Sven Lehmann gratuliert Rosa von Praunheim: „Du wolltest nie Anpassung, sondern Akzeptanz“ 

Der legendäre schwule Filmemacher Rosa von Praunheim wird 80. Hier schreibt ihm der Queerbeauftragte der Bundesregierung, Sven Lehmann, einen persönlichen Geburtstagsgruß.

Von Sven Lehmann

Lieber Rosa!
Zu Deinem 80. Geburtstag verdienst Du nicht nur aufrichtige Glückwünsche, sondern meinen ganz persönlichen Dank. Denn ohne Dich gäbe es mich vielleicht nicht – ganz sicher nicht als Queer-Beauftragten einer Bundesregierung.

1971 erschien einer Deiner bekanntesten Filme: „Nicht der Homosexuelle ist pervers, sondern die Situation, in der er lebt“. Zu einer Zeit als Homosexualität gerade mal zwei Jahre nicht mehr vollständig verboten war. Zu einer Zeit als Sittenpolizeien und staatlichen Autoritäten homosexuelle Männer und Frauen unnachgiebig und brutal verfolgt hatten. Zu einer Zeit als Lesben und Schwule allerhöchstens versteckt, angepasst, verborgen leben durften, in ständiger Angst denunziert zu werden und alles zu verlieren.

Dein Film änderte alles. Er ging hart mit der Angepasstheit schwuler Männer ins Gericht und rief sie zum Aufstand auf. Er stiftete Unruhe und gab den Anstoß für Emanzipationsgruppen und Aktionen in ganz Deutschland, für die ersten CSDs und auch für den Marsch durch die Institutionen. Du wolltest und willst keine Anpassung, sondern Akzeptanz. Das Private war für Dich immer politisch.

Deine kontroverseste Aktion war sicherlich das Outing von Hape Kerkeling und Alfred Biolek 1991 im deutschen Fernsehen. Auf dem Höhepunkt der Aids-Krise wolltest Du mit dem Outing von zwei prominenten und beliebten Männern Solidarität erzwingen. Eine Welle des Hasses schwappte über Dich.

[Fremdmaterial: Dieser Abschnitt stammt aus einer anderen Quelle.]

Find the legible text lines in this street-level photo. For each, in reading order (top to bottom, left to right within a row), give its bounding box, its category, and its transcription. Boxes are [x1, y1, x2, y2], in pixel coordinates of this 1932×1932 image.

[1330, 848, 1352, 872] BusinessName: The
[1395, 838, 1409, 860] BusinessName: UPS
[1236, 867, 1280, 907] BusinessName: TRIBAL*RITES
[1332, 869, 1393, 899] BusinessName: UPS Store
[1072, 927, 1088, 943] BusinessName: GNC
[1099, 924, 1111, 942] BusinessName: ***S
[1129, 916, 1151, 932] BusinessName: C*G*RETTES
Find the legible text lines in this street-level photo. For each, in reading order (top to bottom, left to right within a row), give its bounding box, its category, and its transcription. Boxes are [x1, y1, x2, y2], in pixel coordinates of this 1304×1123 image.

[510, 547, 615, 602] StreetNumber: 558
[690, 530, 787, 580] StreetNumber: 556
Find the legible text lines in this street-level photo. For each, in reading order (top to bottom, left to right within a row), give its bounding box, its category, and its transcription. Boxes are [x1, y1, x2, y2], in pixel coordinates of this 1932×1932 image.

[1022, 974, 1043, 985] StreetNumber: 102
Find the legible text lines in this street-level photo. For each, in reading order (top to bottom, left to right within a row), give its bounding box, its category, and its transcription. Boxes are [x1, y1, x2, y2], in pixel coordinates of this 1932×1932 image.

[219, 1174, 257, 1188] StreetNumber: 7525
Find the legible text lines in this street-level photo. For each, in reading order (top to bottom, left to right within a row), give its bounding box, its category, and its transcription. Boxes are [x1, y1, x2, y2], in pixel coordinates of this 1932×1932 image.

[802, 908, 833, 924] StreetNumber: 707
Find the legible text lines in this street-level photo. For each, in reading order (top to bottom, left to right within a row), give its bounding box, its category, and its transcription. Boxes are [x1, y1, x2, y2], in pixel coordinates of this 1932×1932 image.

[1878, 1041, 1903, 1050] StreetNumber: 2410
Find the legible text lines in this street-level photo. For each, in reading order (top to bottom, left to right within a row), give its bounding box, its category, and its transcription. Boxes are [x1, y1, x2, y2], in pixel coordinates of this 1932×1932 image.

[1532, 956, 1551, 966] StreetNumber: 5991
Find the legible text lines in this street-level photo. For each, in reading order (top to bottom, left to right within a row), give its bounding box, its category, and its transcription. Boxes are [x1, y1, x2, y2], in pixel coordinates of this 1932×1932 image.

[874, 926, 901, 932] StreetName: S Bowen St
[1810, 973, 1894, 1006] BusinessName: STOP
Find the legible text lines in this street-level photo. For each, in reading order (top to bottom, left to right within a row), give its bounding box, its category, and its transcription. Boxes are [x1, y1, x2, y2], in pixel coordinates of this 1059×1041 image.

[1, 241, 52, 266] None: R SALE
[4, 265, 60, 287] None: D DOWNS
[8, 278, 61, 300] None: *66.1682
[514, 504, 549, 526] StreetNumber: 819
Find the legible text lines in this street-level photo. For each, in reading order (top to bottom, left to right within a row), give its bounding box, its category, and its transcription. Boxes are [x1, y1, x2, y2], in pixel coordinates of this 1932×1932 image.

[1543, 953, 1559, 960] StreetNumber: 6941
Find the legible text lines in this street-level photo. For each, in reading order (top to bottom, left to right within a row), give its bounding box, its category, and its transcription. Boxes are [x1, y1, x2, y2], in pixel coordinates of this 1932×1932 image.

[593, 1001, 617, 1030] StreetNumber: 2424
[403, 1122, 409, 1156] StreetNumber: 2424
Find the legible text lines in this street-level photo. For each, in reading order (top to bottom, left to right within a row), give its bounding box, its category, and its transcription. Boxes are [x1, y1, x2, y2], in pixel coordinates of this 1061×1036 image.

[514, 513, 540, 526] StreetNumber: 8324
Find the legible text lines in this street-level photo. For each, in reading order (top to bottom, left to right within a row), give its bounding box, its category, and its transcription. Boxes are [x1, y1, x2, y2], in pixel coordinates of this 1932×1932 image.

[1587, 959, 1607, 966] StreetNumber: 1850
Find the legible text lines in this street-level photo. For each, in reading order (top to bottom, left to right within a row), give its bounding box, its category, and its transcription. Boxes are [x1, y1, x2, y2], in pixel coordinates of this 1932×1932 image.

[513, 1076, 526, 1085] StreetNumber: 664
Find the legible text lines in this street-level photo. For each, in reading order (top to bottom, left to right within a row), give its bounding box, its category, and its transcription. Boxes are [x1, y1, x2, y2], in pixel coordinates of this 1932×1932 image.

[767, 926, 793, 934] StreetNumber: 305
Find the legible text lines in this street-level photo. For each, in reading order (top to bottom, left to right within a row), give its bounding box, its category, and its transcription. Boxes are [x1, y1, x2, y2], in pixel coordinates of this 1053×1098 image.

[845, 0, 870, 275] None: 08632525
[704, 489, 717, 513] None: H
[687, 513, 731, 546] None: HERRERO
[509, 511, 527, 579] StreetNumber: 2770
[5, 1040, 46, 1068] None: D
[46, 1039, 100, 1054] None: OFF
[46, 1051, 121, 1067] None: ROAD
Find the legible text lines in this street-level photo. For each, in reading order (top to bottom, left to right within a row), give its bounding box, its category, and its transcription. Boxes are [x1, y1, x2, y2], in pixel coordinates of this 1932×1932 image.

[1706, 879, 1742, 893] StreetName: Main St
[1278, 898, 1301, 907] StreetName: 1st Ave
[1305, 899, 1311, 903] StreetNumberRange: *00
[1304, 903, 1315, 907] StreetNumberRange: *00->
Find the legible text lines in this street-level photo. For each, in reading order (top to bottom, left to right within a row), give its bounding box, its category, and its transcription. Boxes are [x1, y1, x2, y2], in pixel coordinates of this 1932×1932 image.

Auch wegen Deines gesamten politischen Wirkens seit dem Aufkommen von HIV und Aids. Viele schwule Männer wollten sich die hart erkämpften Freiheiten nicht nehmen lassen und wehrten sich gegen neue Vorschriften und Zwänge für ihr Sexleben. Du bist innerhalb der Community in den Streit gegangen, hast schon früh zu Safer Sex und Vorsicht aufgerufen und damit vielleicht vielen Menschen das Leben gerettet.

Als wir uns bei einer Filmvorführung in Köln zum ersten Mal trafen, kamst Du auf mich und eine Gruppe von Männern zu und fragtest unverblümt: „Hallo, und wer hat hier mit wem Sex?“ Ich war peinlich berührt, was Dich wahnsinnig amüsierte. Du hast den Abbau von Tabus zum politischen Programm erhoben und findest über Deine Filme, Deine Gedichte, Deine Kunst eine Sprache für das Schambehaftete. Und so überwindest Du die Sprachlosigkeit für uns alle.

 Dein Leben und Dein Werk sind subversiv und radikal.

Sven Lehmann

Durch jahrhundertlange Abwertung gehören Scham und Stigma zu den Hauptgründen dafür, dass LSBTIQ* überdurchschnittlich oft zu Depressionen und Angsterkrankungen neigen. Die Überwindung von Scham, das Finden einer wertschätzenden und positiven Sprache für unser So-Sein ist folglich auch ein Beitrag zu unserer mentalen Gesundheit.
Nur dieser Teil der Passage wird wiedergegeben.